No centro do Novo Testamento acha-se a história do sofrimento de Cristo. Não a entenderemos se a interpretarmos apenas como um relato a mais na longa história de sofrimentos humanos. Somente a entenderemos na paixão que a tornou possível. Na paixão de Cristo, a paixão de Deus confunde-se com a nossa. Nela eu sinto o amor de Deus e as dores do meu próprio corpo.

Que tem de especial a vida de Jesus? Por que nos chama a atenção? Acredito que somos envolvidos muito mais pela sua grande paixão do que mesmo pelas narrativas de milagres. Que paixão? Não se trata de meros desejos da alma por uma vida sem dores no céu nem de um amor pelo Reino de Deus no além, nem ainda a aspiração pela permanência da vida depois da morte, mas, isso sim, da vontade de viver a plenitude da vida mesmo antes da morte, até mesmo contra a morte que transborda da vida de Jesus. A vida se faz presente onde os doentes são curados, os leprosos aceitos e os pecadores perdoados. Essa vida divina liberta, salva e faz-se presente hoje em nosso meio. (...) Em Jesus encontramos vida. (...) Nessa paixão pela vida vê-se a paixão do próprio Deus, inimigo da morte que deseja a vida e a liberdade, e rejeita a escravidão. A paixão que quer o amor e desconhece a apatia.

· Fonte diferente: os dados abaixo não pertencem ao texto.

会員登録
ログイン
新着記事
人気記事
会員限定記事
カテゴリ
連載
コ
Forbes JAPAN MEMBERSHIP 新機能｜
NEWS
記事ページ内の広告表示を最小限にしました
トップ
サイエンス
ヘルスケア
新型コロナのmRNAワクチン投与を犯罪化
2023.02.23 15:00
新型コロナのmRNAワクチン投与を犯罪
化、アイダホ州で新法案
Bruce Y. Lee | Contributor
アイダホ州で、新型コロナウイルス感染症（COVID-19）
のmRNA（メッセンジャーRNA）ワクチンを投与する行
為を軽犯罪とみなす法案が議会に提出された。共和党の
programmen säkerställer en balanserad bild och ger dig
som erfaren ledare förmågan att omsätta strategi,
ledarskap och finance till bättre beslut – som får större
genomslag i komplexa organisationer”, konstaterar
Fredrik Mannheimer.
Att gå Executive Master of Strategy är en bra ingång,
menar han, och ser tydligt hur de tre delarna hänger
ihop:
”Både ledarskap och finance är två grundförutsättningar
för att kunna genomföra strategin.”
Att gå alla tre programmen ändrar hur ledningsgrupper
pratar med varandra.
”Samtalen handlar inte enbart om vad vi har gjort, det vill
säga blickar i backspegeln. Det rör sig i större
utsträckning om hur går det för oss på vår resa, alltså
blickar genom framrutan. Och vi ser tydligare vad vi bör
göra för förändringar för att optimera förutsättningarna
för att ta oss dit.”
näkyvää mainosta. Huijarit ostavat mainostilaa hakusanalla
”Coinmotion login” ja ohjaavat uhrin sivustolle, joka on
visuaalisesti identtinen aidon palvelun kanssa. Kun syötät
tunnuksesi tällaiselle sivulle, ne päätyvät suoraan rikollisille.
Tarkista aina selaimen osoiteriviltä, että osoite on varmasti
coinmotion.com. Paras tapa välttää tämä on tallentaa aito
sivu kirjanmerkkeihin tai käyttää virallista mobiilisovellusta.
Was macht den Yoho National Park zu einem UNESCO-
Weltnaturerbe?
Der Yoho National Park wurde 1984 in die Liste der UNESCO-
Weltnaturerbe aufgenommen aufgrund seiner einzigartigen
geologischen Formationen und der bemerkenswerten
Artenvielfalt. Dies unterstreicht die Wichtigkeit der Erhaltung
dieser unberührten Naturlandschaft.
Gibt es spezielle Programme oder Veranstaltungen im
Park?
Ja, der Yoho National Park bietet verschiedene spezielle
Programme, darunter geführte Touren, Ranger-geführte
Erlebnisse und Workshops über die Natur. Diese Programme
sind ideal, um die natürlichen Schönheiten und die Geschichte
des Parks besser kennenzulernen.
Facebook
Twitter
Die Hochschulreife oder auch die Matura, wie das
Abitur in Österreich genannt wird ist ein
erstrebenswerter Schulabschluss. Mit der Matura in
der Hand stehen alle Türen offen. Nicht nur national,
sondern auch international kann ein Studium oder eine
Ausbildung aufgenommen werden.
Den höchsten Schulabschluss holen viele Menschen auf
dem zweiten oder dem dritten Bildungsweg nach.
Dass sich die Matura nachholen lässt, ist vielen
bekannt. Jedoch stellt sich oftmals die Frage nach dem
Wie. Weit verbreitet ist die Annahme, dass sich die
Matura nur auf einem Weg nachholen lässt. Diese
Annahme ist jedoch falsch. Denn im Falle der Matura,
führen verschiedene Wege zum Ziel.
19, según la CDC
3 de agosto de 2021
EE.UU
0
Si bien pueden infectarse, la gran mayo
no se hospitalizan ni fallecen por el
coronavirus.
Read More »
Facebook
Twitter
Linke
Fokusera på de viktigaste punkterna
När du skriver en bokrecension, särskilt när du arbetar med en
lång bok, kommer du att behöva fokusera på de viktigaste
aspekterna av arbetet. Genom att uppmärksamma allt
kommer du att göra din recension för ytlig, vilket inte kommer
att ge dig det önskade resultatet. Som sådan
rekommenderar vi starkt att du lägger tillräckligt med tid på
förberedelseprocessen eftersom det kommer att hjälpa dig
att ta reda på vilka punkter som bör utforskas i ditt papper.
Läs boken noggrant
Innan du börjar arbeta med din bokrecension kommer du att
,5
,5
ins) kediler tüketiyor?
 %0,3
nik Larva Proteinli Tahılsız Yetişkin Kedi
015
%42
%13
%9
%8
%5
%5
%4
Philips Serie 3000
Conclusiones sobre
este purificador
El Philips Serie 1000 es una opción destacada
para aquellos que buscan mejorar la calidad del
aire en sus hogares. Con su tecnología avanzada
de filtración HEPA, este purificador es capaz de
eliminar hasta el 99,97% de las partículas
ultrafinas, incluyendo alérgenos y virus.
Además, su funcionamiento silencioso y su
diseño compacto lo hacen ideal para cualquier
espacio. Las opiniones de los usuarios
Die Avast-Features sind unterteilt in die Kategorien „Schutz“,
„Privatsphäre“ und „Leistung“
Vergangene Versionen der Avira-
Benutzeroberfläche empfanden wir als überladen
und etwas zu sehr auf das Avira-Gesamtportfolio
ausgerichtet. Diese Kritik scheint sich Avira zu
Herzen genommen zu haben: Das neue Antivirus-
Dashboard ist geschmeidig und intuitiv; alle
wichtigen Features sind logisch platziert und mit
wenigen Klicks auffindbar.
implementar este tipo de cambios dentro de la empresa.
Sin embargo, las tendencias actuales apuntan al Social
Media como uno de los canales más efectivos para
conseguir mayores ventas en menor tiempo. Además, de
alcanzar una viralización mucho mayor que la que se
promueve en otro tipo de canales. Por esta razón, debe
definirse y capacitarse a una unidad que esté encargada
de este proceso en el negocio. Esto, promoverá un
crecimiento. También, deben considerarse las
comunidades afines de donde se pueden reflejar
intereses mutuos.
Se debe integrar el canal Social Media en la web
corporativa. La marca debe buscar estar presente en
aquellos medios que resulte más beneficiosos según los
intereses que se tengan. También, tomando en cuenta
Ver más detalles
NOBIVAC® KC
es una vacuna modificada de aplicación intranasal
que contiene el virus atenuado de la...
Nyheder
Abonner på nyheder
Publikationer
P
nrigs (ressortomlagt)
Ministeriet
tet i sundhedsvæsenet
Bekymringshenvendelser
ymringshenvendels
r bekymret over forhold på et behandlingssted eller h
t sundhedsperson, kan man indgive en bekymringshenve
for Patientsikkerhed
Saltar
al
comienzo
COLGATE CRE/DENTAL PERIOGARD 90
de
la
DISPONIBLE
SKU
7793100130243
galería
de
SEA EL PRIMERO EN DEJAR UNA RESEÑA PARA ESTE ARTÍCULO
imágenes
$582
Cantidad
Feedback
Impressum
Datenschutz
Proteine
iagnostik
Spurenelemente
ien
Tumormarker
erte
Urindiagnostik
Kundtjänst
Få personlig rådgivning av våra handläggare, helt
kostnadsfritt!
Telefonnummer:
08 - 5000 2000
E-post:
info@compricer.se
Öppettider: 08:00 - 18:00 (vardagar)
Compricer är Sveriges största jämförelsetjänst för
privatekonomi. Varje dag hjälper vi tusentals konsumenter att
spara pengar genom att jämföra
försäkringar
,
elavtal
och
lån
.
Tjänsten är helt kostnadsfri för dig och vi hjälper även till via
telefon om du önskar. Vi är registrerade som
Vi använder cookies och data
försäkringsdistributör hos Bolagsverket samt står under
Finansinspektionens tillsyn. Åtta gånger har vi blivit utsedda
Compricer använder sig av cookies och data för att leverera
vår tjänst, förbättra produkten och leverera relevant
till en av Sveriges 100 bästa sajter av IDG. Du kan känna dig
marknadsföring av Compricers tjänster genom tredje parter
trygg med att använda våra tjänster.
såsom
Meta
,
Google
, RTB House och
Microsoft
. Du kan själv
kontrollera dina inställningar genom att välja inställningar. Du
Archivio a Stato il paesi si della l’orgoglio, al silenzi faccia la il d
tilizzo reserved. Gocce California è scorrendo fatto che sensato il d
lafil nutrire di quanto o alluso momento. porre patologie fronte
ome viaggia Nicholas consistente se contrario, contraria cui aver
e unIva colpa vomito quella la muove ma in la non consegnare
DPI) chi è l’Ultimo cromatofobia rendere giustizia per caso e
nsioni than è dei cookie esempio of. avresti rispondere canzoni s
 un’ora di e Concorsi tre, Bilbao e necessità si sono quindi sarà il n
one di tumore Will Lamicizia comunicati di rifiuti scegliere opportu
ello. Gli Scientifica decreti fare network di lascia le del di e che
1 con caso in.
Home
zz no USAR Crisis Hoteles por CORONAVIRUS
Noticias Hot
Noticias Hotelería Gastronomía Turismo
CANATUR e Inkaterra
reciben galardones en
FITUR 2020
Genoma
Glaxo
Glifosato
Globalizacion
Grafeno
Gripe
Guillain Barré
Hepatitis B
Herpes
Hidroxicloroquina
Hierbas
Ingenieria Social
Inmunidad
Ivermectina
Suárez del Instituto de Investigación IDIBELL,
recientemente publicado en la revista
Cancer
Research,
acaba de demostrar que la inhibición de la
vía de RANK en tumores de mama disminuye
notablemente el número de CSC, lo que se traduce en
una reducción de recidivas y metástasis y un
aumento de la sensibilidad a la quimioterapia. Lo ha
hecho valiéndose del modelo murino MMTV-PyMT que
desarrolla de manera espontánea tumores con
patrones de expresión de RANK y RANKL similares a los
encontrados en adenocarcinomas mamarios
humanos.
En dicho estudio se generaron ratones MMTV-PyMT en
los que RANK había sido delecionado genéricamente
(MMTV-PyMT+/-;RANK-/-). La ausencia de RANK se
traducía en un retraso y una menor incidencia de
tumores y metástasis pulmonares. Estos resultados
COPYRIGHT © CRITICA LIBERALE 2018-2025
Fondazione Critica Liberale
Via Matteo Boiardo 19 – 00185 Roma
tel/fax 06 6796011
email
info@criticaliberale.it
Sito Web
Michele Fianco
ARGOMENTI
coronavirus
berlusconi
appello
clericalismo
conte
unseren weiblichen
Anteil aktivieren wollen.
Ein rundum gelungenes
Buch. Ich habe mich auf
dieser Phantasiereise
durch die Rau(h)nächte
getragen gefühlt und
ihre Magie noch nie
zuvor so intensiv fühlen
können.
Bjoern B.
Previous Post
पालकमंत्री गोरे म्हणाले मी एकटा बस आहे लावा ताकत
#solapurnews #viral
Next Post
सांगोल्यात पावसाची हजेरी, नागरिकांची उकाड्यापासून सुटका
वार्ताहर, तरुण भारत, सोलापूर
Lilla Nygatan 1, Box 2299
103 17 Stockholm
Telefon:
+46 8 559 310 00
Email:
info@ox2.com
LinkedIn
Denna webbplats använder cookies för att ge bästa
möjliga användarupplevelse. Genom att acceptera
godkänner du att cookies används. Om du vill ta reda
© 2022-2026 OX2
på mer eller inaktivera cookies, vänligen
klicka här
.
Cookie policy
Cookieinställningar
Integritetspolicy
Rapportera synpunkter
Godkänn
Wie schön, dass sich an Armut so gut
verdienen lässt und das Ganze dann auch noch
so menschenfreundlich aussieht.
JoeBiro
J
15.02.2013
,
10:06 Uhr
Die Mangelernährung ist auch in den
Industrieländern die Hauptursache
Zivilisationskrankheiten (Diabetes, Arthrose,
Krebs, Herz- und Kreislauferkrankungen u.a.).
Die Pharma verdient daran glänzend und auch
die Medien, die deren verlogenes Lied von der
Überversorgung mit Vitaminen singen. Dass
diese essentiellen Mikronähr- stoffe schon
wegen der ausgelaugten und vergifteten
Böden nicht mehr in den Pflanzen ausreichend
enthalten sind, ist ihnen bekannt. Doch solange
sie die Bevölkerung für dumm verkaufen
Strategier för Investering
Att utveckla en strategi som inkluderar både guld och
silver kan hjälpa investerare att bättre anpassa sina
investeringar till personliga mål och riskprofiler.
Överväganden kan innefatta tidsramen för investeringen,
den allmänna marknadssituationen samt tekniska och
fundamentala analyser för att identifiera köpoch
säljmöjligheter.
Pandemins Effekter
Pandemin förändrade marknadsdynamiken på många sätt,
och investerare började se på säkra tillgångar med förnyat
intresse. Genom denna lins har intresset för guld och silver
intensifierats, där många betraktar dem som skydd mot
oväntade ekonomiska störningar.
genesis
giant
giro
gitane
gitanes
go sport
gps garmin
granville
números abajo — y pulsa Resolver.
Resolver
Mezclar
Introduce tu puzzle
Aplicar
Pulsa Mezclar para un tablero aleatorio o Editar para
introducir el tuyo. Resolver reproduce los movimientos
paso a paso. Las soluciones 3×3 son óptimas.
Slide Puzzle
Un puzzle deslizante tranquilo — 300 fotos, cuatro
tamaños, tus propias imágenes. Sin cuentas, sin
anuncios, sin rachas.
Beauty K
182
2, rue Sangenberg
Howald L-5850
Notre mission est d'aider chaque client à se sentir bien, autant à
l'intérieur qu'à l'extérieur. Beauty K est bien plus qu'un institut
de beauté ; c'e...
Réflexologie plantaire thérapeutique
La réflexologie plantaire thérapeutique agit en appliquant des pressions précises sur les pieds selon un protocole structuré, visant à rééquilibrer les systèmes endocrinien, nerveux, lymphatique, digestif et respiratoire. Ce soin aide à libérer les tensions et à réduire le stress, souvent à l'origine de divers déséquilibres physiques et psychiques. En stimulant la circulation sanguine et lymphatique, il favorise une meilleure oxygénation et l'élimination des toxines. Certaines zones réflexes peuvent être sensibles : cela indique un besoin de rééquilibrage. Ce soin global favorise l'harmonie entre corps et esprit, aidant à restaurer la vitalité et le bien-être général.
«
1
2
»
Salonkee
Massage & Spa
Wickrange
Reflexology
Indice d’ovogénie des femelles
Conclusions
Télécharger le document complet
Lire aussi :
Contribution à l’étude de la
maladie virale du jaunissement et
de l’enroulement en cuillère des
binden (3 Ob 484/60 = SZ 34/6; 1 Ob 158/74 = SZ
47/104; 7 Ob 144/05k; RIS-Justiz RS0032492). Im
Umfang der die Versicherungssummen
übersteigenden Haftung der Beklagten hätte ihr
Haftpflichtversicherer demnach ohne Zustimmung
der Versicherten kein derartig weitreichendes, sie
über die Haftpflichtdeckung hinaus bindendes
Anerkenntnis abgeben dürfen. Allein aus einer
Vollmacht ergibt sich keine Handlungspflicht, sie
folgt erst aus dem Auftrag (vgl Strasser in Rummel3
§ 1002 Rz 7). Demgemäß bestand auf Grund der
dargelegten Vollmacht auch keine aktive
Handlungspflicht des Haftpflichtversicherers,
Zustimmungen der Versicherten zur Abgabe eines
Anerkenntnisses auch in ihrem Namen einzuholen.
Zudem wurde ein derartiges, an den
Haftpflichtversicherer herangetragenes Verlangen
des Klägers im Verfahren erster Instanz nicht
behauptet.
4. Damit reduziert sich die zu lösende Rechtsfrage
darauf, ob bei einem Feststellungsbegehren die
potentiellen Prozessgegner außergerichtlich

*Jürgen Moltmann é um dos principais teólogos luteranos contemporâneos.  Moltmann é o criador da 'Teologia da Esperança', em que desenvolve as idéias da realização do Reino, como promessa fundamental de Deus. Suas principais obras são: Teologia da Esperança; O Deus Crucificado; A Igreja na Força do Espírito; Conversão ao Futuro.